(This tutorial follows the Maximum a posteriori estimation tutorial.)
Maximum a posteriori (MAP) estimation approximates the posterior \(p(\mathbf{z} \mid \mathbf{x})\) with a point mass (delta function) by simply capturing its mode. MAP is attractive because it is fast and efficient. How can we use MAP to construct a better approximation to the posterior?
The Laplace approximation (Laplace, 1986) is one way of improving a MAP estimate. The idea is to approximate the posterior with a normal distribution centered at the MAP estimate, \[\begin{aligned} p(\mathbf{z} \mid \mathbf{x}) &\approx \text{Normal}(\mathbf{z}\;;\; \mathbf{z}_\text{MAP}, \Lambda^{-1}).\end{aligned}\] This requires computing a precision matrix \(\Lambda\). Derived from a Taylor expansion, the Laplace approximation uses the Hessian of the negative log joint density at the MAP estimate. It is defined component-wise as \[\begin{aligned} \Lambda_{ij} &= \frac{\partial^2}{\partial z_i \partial z_j} -\log p(\mathbf{x}, \mathbf{z}).\end{aligned}\] For flat priors (which reduces MAP to maximum likelihood), the precision matrix is known as the observed Fisher information (Fisher, 1925). Edward uses TensorFlow’s automatic differentiation, making this second-order gradient computation both simple and efficient to distribute.

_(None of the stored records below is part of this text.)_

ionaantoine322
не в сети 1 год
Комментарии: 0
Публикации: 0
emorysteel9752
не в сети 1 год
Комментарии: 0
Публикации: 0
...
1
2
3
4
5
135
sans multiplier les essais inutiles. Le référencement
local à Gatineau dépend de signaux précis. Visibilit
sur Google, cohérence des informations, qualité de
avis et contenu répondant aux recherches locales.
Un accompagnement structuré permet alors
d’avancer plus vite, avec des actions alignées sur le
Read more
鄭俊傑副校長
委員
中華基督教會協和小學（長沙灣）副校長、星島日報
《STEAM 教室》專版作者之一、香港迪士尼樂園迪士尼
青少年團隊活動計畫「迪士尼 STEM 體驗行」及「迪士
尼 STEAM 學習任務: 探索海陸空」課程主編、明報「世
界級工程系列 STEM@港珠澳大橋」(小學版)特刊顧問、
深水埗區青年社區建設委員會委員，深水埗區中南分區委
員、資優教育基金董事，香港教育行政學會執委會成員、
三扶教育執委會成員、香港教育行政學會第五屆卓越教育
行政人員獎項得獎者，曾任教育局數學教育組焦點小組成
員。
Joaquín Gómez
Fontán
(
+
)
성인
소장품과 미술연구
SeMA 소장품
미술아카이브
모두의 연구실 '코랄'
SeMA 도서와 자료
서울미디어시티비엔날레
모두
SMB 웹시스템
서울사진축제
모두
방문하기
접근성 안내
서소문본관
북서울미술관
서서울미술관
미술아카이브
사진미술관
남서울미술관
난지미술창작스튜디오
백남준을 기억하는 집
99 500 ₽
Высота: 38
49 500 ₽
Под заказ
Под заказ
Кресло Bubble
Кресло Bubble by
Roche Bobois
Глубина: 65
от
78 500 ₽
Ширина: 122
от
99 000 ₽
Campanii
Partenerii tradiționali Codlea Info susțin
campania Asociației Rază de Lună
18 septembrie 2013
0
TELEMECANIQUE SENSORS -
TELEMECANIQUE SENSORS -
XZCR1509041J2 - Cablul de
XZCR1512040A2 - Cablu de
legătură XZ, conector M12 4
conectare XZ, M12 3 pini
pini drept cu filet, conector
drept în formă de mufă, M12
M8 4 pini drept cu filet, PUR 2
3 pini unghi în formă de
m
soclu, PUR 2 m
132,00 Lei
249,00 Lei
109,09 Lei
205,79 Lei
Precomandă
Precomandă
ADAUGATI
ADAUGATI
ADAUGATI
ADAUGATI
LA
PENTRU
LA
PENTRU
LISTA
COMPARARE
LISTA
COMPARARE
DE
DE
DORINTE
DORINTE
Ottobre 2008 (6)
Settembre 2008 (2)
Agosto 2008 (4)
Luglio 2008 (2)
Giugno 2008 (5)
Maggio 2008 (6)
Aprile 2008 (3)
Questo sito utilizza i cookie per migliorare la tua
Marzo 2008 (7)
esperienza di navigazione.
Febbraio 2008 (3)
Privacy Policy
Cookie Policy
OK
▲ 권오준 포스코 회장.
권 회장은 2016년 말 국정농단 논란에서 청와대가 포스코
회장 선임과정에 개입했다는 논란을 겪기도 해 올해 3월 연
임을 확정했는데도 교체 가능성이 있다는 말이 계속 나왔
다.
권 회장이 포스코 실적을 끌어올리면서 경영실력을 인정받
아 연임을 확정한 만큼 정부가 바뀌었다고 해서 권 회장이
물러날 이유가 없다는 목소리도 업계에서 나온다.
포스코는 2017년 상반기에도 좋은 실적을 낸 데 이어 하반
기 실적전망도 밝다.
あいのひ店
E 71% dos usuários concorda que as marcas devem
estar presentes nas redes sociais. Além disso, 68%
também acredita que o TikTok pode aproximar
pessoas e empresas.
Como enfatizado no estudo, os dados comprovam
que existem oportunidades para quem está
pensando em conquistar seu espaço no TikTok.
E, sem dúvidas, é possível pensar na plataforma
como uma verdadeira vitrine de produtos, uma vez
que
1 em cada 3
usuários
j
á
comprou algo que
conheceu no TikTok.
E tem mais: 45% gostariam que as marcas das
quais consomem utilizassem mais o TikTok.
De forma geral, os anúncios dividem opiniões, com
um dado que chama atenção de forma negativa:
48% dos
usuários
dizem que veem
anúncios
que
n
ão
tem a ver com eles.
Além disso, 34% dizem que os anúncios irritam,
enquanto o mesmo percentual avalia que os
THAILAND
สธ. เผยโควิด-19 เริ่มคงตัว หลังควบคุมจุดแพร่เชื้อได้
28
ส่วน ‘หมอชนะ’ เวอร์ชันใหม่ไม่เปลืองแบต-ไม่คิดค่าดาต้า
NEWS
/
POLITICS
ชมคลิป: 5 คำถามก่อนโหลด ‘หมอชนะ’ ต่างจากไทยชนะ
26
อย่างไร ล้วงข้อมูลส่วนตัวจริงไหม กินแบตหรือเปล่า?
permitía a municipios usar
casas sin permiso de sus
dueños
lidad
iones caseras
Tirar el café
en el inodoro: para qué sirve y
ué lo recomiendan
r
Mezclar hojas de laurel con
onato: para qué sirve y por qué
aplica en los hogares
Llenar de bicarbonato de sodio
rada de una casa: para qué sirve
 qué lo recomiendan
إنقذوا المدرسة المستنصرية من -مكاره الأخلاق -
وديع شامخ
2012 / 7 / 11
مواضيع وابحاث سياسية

For more details, see the API as well as its implementation in Edward’s code base.
Fisher, R. A. (1925). Theory of statistical estimation. Mathematical Proceedings of the Cambridge Philosophical Society, 22(5).
Laplace, P. S. (1986). Memoir on the probability of the causes of events. Statistical Science, 1(3), 364–378.